The second situation is more interesting to talk about because it seems off-the-wall until you understand it. Sometimes you want to optimize the failure path that almost never gets hit rather than the common paths that do. Consider writing some safety-critical piece of code to control an elevator where you need the failure path to meet some real-time obligations in order to stop the elevator from dashing its occupants to death. In that situation, your optimization needs can’t be met by PGO and the likelihood attributes could be very useful. Consider this use case which came up during the standards discussions about the feature:

try {
  foo();
} catch (...) [[likely]] {
  dont_kill_people();
}

This is an attempt to convince the optimizer to optimize the catch statement control flow path, but it has three problems that may not be obvious from looking at the code. The first problem is a small one, the attribute is misnamed for its use in this case, which makes the code far harder to read than it needs to be. The second problem is that the C++ grammar doesn’t allow you to write the attribute at that position! You’d have to put the [[likely]] attribute inside of the catch block’s compound statement. The final problem is: implementations typically have no idea how to optimize the failure path for C++ exceptions. So these attributes failed to address the intended need in this circumstance, which is another rule: not all flow control paths can be optimized. Exception handling, setjmp/longjmp, the branches in a ?: operator are all examples of flow control where the likelihood attributes either cannot be written or may look like they’ll do something useful, but likely won’t (pun totally intended).

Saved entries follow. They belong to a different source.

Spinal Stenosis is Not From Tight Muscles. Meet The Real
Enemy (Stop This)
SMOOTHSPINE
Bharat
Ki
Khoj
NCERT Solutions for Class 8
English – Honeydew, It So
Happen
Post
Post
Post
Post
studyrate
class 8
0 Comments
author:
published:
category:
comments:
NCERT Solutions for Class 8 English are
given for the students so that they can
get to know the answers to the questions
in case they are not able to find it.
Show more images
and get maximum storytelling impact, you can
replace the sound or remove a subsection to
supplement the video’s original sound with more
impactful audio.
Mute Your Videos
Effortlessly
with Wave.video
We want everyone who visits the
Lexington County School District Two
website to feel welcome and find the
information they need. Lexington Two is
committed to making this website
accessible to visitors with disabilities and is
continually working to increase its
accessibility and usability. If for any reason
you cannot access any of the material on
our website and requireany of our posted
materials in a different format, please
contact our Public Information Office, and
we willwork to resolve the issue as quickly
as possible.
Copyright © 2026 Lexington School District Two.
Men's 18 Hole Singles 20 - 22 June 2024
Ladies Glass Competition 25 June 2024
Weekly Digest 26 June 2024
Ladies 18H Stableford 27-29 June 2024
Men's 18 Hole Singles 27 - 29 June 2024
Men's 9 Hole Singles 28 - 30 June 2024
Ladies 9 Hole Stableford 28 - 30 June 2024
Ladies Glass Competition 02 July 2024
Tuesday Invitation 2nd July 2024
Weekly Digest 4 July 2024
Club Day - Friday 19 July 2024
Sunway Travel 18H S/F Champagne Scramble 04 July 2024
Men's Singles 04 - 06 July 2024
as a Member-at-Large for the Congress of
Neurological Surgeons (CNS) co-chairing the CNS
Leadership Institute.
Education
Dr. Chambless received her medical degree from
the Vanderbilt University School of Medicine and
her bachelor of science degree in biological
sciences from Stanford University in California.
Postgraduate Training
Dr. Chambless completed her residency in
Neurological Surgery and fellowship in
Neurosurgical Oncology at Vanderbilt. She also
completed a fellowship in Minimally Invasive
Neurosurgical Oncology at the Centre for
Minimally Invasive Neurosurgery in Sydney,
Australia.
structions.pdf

Let’s review the rules we’ve got so far:

0) Never allow multiple likelihood attributes to appear in the same path of execution.
1) Only mark the dominating statement or label of the flow control path you want to optimize for.
2) Assume no two implementations will behave the same way for optimization behaviors with these attributes.
3) Prefer profile-guided optimization over likelihood attributes.
4) Not all flow control paths can be optimized.

These attributes are starting to look a bit more like some other code constructs we’ve seen in the past: the register keyword as an optimization hint to put things in registers and the inline keyword as an optimization hint to inline function bodies into the call site. Using register or inline for these purposes is often strongly discouraged because experience has shown that optimizer implementations eventually improved to the point where they were consistently better at optimizing than the user trying to give their own hints. However, at least the register and inline keywords have other semantic impact (like not being able to take the address of a register variable in C). The likelihood attributes have no semantic impact beyond their optimization hints. Given how hard it is to use these attributes properly (especially if the code is being compiled by multiple implementations), how good profile-guided optimization is by comparison, and that there is no semantic impact from the attribute, my recommendation is to never use the likelihood attributes. They’re just not worth it.